The Apex court in the case of Union Of India vs. Tata Chemicals Ltd. recently held that excess TDS is to be refunded by the Income Tax Department to the deductor along with interest. The interest shall be calculated from the date of payment of tax which denotes the date of deposit of excess TDS with Govt.
Section 244A of the Income Tax Act:
Section 244A of the Income Tax Act provides that an assessee is entitled to get refund of interest for money paid in excess to the Government. The rule is applicable not only in case of assessees but similar benefit is also available to a deductor who has deducted excess TDS by mistake and has deposited the same.
The Apex Court is of the view that awarding interest is like a kind of compensation for the retention of the money collected by the Department.
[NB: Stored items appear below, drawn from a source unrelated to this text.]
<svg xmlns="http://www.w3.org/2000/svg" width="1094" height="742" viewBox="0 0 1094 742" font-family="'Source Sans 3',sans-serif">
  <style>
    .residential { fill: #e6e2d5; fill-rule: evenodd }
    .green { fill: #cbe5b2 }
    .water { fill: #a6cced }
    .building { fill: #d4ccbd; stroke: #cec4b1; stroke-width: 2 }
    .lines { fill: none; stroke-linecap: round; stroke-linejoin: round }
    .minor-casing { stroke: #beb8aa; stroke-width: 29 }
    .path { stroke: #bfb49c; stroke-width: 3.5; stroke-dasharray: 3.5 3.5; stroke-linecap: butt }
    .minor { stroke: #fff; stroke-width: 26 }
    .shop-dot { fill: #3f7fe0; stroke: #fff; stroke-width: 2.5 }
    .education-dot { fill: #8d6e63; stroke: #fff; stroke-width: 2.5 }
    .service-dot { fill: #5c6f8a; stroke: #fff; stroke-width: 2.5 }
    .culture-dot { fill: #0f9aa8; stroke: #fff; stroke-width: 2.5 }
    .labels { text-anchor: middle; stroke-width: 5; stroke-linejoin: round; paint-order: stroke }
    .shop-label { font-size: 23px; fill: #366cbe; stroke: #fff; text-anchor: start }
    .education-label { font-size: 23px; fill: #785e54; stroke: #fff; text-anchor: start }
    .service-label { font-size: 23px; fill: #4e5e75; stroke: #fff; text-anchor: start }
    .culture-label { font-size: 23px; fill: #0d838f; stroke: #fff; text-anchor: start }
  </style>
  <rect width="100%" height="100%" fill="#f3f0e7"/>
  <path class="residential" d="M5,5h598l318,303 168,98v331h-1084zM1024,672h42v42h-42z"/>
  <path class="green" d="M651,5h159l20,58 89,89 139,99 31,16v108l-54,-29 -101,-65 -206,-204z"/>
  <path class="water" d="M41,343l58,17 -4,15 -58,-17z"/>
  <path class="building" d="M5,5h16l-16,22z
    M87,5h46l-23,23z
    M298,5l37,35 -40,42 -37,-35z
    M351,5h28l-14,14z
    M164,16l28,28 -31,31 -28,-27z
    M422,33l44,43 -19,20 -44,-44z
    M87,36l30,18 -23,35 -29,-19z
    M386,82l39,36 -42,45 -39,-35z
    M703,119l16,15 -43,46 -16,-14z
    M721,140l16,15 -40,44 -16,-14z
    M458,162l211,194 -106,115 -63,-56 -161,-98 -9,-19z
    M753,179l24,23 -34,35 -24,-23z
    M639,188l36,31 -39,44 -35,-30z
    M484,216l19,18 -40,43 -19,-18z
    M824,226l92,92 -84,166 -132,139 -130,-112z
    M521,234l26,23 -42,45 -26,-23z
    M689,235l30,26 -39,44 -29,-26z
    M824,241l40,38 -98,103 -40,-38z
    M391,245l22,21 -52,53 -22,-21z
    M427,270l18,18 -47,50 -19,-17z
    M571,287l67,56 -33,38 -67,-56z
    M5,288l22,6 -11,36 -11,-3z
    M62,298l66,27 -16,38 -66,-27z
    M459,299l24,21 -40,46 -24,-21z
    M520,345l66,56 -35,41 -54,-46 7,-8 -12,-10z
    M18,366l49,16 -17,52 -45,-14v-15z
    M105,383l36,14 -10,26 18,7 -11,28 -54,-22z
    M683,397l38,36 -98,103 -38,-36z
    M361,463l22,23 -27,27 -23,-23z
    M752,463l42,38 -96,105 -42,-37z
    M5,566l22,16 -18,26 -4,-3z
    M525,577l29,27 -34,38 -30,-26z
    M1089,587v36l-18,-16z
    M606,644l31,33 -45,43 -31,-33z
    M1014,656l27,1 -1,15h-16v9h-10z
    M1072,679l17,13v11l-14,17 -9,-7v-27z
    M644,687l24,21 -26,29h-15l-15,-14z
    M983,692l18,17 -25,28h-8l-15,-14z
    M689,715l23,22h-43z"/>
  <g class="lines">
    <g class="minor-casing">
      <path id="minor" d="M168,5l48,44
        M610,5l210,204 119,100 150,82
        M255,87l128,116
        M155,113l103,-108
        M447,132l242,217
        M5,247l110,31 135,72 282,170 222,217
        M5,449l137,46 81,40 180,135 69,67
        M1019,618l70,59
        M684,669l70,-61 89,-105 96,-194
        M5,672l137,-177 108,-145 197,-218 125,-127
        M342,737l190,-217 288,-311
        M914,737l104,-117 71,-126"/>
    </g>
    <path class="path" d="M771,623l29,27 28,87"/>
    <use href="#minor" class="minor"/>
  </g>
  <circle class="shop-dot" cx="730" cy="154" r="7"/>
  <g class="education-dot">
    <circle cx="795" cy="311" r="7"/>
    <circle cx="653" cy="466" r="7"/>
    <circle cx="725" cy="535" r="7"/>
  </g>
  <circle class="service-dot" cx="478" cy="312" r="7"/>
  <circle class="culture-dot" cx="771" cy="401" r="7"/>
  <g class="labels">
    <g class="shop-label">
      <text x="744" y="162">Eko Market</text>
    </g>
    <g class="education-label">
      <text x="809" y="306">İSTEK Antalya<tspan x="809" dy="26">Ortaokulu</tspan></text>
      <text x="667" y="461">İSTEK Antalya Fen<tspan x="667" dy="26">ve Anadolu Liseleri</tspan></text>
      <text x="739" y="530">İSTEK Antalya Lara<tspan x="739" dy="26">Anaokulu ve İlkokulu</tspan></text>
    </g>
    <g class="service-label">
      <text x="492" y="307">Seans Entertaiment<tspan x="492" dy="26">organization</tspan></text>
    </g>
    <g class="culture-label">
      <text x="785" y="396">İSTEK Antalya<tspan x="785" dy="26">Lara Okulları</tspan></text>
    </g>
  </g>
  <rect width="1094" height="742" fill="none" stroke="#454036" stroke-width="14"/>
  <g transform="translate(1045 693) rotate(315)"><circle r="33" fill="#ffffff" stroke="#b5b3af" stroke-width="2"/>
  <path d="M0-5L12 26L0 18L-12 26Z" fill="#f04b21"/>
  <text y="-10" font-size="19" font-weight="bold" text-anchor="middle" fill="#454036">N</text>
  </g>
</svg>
As such when the excess amount is refunded, it should be inclusive of the interest.
Why excess TDS is deducted?
One should learn why excessive TDS is deducted which is then refunded. There can be many reasons for the same such as:
1. When permission is necessary before remittance – In certain cases tax has to be deducted and permission should be sought for before making payment or remitting the sum. In such cases TDS is deposited and then refund is claimed.
2. Disputes regarding the amount of tax to be deducted – When the amount of tax which is deductible is an issue, the tax payer may opt for deduction and deposition of tax and claim refund.
3. Disputes regarding the rates – Disputes about rate may be responsible for deduction of more TDS and claim for refund.
Refund of excess TDS:
When excess tax is deducted or collected, the deductor or collector can claim refund. When the person from whom the tax is deducted or collected does not agree with the TDS or TCS and where it is not possible to claim credit from the deductor by the said person, he may claim refund from the Income Tax Department.
The recent decision:
In the case of UOI vs. Tata Chemicals Ltd. the assessee applied under section 195(2) of the Income Tax Act for permission to remit technical service charges to a foreign company without TDS. The Assessing officer directed the assessee to deduct TDS @20% prior to making remittance. The assessee filed an appeal before the CIT (A) where he claimed that the remittance was not subject to TDS.
The CIT (A) upheld the claim and the TDS were refunded to the assessee. But the AO refused to grant interest under section 244A.
The CIT (A) upheld the decision of the Assessing Officer. On appeal by the department before the Apex Court the Hon’ble Court dismissed the appeal and held that the obligation to refund money received and retained wrongly carries with it the right to interest upon the amount and the same should be calculated from the date of deposit of the TDS.
The Apex Court stated that interest is a compensation for retention of the money collected by the department which was unauthorized. The revenue received it without any kind of right and retained the same for which was bound to make compensate the concerned party. The refund money should carry with it the interest. The rate of interest should be determined according to the statutory provisions of the Act.